Between them, the brothers Bolkiah own London’s Dorchester Hotel, the New York Palace and the Plaza Athenée in Paris. After the Sultanate’s independence from Britain in 1984 they bought 2,000 luxury limousines and became the world’s biggest customers for Rolls Royce motor cars.
But their combined spending talents, have proved unequal to the task of disposing of the revenues that constantly flow into their private bank accounts from Shell Oil, which is responsible for extracting the Sultanate’s vast but only natural resource.
So a small army of hangers-on was assembled, among them one Mohamed al Fayed. The Sultan and his brothers have long been suspected of bankrolling Fayed’s subsequent purchase of the upmarket Harrods store in London. Fayed — at the centre of recent bribery scandals in the British Parliament, as well as the father of the boyfriend who died with Princess Diana — claims that during the financial crisis of 1992 the British Government approached him personally to intercede with the Sultan to keep his billions in London.
Such large sums of cash automatically attract political interest. In 1987 it was reported that when US colonel Oliver North asked the Sultanate for help in subverting the Nicaraguan Government — $10 million was duly deposited in a Swiss bank account.
Britain, in keeping with its role as the major arms supplier to the region — Brunei is an enclave in Malaysian territory on the island of Borneo, most of which is Indonesian — concluded an arms deal with the Sultan in 1991 valued at $150 million. Few people can have suspected the presence of British Gurkha (Nepalese) troops in Brunei until they emerged to join the peace-making forces in East Timor.
Even this, however, would have made only a small dent in the Sultan’s wealth had it not been for straightforward financial incompetence, a prolonged fall in the price of oil, and the Asian crash of 1997. Large sums of money were lost on property deals and attempts to prop up the currencies of neighbouring countries.
So the Sultan has had to slaughter some of his polo ponies and sell off other prized trophies, such as Embankment Place in London, valued at $376 million and home to accountants Pricewaterhouse-Coopers. Last autumn, 200 British accountants from Arthur Anderson went through the books in search of what was left, as billions disappeared from the Sultan’s portfolios with bankers Morgan Grenfell, JP Morgan, Citibank and Nomura. The annual $1 billion spent on running Brunei’s ‘Shellfare State’ is now thought to be at risk, along with the polo ponies.
Though the people of Brunei are far from poverty-stricken, they have not been allowed to vote since a failed uprising in 1962. Six political prisoners incarcerated then were finally released in 1991.

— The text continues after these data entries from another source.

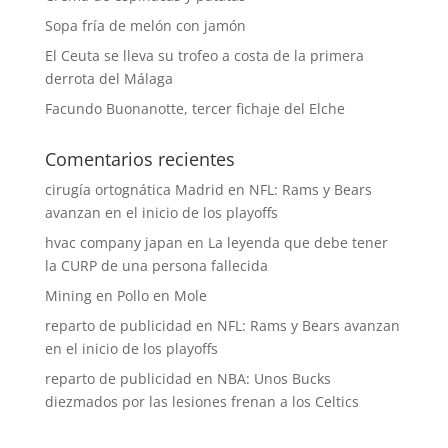
Sopa fría de melón con jamón
El Ceuta se lleva su trofeo a costa de la primera
derrota del Málaga
Facundo Buonanotte, tercer fichaje del Elche
Comentarios recientes
cirugía ortognática Madrid
en
NFL: Rams y Bears
avanzan en el inicio de los playoffs
hvac company japan
en
La leyenda que debe tener
la CURP de una persona fallecida
Mining
en
Pollo en Mole
reparto de publicidad
en
NFL: Rams y Bears avanzan
en el inicio de los playoffs
reparto de publicidad
en
NBA: Unos Bucks
diezmados por las lesiones frenan a los Celtics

Brunei is another of the stains the oil business makes wherever it goes — in the Arabian Gulf, Nigeria, Venezuela, Colombia, Ecuador, Burma, the Caspian Sea and, arguably, Britain as well. The grotesque extravagance and greed it engenders, and the political methods used to control its production, invariably provoke widespread chaos. In this ugly pantomime the Sultan and his brother have taken prominent roles as the world’s most spendthrift individuals.